Sementara itu, Pemerintah memutuskan untuk memperpanjang masa transisi pemberlakuan batas maksimal belanja pegawai sebesar 30 persen dari Anggaran Pendapatan dan Belanja Daerah (APBD).
Sementara itu, Langkah diskresi itu diambil sebagai mekanisme hukum untuk menyikapi permasalahan finansial terkait penggajian Pegawai Pemerintah dengan Perjanjian Kerja (PPPK) di berbagai daerah.
Menteri Dalam Negeri (Mendagri), Muhammad Tito Karnavian menegaskan, kebijakan relaksasi itu merupakan hasil kesepakatan bersama dalam rapat koordinasi antara Kemendagri, Menteri Keuangan Purbaya Yudhi Sadewa, serta Menteri Pendayagunaan Aparatur Negara dan Reformasi Birokrasi (MenPANRB) Rini Widyantini yang digelar pada 7 Mei 2026.
“Ini tetap 30 persen, tapi masa transisi penerapan 30 persen itu diperpanjang,” kata Kemendagri Tito Karnavian seperti dikutip dari infokpublik.id
Alih-alih menempuh jalur revisi Undang-Undang Nomor 1 Tahun 2022 tentang Hubungan Keuangan antara Pemerintah Pusat dan Pemerintahan Daerah (HKPD) yang dinilai memakan waktu lama, pemerintah memilih untuk memasukkan ketentuan perpanjangan itu ke dalam Undang-Undang Anggaran Pendapatan dan Belanja Negara (APBN) Tahun Anggaran 2027.

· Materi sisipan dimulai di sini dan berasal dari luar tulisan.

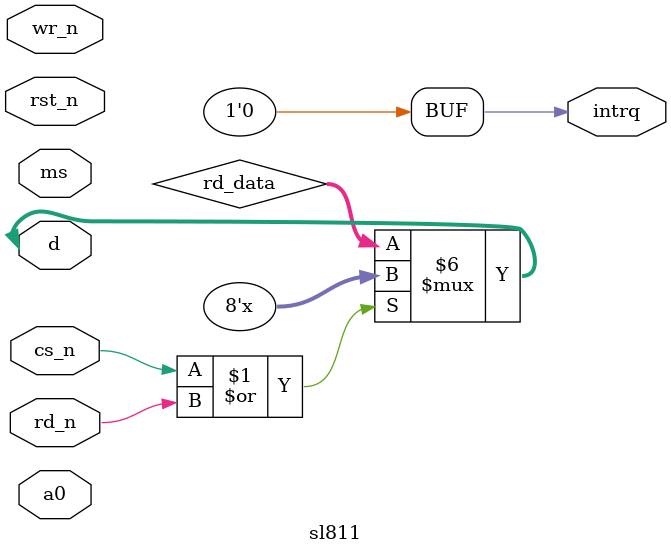
<source format=v>

module sl811
(
	input  wire       rst_n,
	input  wire       a0,
	input  wire       cs_n,
	input  wire       rd_n,
	input  wire       wr_n,
	input  wire       ms,
	output reg        intrq,
	inout  wire [7:0] d
);

	
	reg       access_addr;
	reg       access_rnw;
	reg [7:0] wr_data;
	reg [7:0] rd_data;
	
	wire rd = ~(cs_n|rd_n);
	wire wr = ~(cs_n|wr_n);


	initial
	begin
		intrq = 1'b0;
	end



	always @(negedge rd)
	begin
		access_addr <= a0;
		access_rnw  <= 1'b1;
	end

	assign d = rd ? rd_data : 8'bZZZZ_ZZZZ;
	
	
	
	always @(negedge wr)
	begin
		access_addr <= a0;
		access_rnw  <= 1'b0;
		wr_data     <= d;
	end





	task set_intrq
	(
		input new_intrq
	);
		intrq = new_intrq;

	endtask
	

	function get_rst_n;
	
		get_rst_n = rst_n;

	endfunction


	function get_ms;

		get_ms = ms;
	
	endfunction

	
	function get_addr;
		
		get_addr = access_addr;
	
	endfunction
	
	
	function get_rnw;
	
		get_rnw = access_rnw;
	
	endfunction
	
	
	function [7:0] get_wr_data;
		
		get_wr_data = wr_data;
	
	endfunction
	
	
	task set_rd_data( input [7:0] data );
	
		rd_data = data;
	
	endtask
	
	


endmodule


</source>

Melalui skema itu, pemerintah menerapkan asas hukum lex posterior derogat lex priori, di mana aturan yang baru akan mengesampingkan aturan yang lama. “Paling tidak akan diperpanjang satu tahun, paling tidak. Jadi, masih ada waktu untuk berpikir dan bekerja. Dan undang-undang ini nanti saya kira akan keluar biasanya di bulan Oktober/November,” kata Tito Karnavian.
Berdasarkan Pasal 146 ayat (1) UU HKPD, daerah sebenarnya diwajibkan menyesuaikan porsi belanja pegawai maksimal 30 persen dalam waktu lima tahun sejak UU tersebut diundangkan pada 5 Januari 2022, yang berarti jatuh tempo pada Januari 2027.
Namun, melihat dinamika lapangan, mendagri sempat mengusulkan agar batas tersebut dinaikkan menjadi 40 hingga 50 persen disesuaikan dengan kapasitas fiskal daerah.